Gemi kaptanı, gemiyi buz dağından kurtarmak için manevra yapmamış olsa, gemi burundan buz dağına çarpacak, ancak batmayacaktı. Yanlış karar bir gemiyi binlerce metre denizin dibine gönderdi.
Bence ülkeler de gemilere benzer. Deneyimli bir süvarisi olursa, doğru kararlar verirse, gemi neden gidip buz dağına çarpsın ki? Gece karanlık olabilir, denizde sis olabilir, direğin tepesine koyacağınız gözcüyü çok iyi seçeceksiniz. Alacağınız her kararın doğru olduğuna inanmanız gerekir. Geminin hedefini doğru tayin ediniz, hatta doğru tahmin etmeniz bir mecburiyettir. Kaybolan itibarınızı ucuz hesaplarda aramamanız gerekir. Gündem değiştirmeye hiç gerek yok. Babanızın oğlu olsa da, doğru enflasyon değerlerini toplumla paylaşmanız gerekir. Toplumu aptal yerine sakın koymayın. Ekonomi ihtisası bulunan bağımsız kurumlar tarafından yapılan hesaplamalarla, topluma verilen değerlerde ve bilhassa yurdum insanının çarşıda, pazarda gördüğü enflasyon değeri arasında fark olmaması gerekir. Halkı ne kadar daha aldatabilirsiniz ki?

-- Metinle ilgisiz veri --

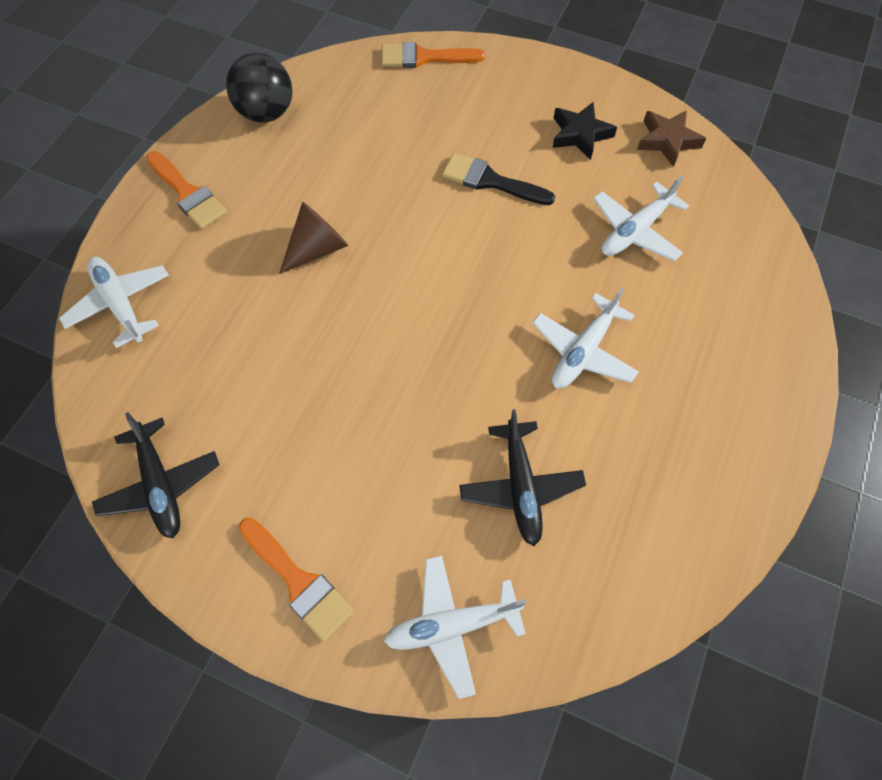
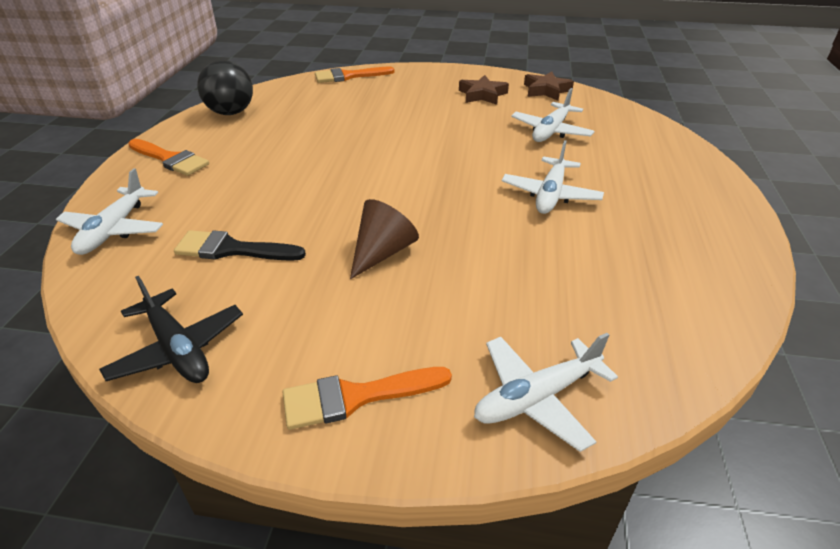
camera: 15 degrees left, 25 degrees down
white plane [59,257,169,348] -> white plane turned 120 degrees counterclockwise [56,168,163,255]
orange brush [239,518,354,642] -> orange brush turned 135 degrees clockwise [283,367,452,430]
brown cone [279,201,348,274] -> brown cone moved to [350,199,419,279]
black brush [442,153,555,205] -> black brush moved to [174,230,306,261]
black plane [459,409,586,546] -> none
black star [552,102,617,160] -> brown star [459,75,509,105]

Damadı Hazinenin başına koymakla, TUİK’in başına özel kalem müdürünün eşini koymakla, iktidar ortağını muhaliflere salmakla, muhaliflerin içine nifak sokmakla, kiliseyi cami olarak ilan etmekle daha ne kadar toplumu oyalıya bilirsiniz diye, bir sözüm geldi söyledim hem nalına hem mıhına.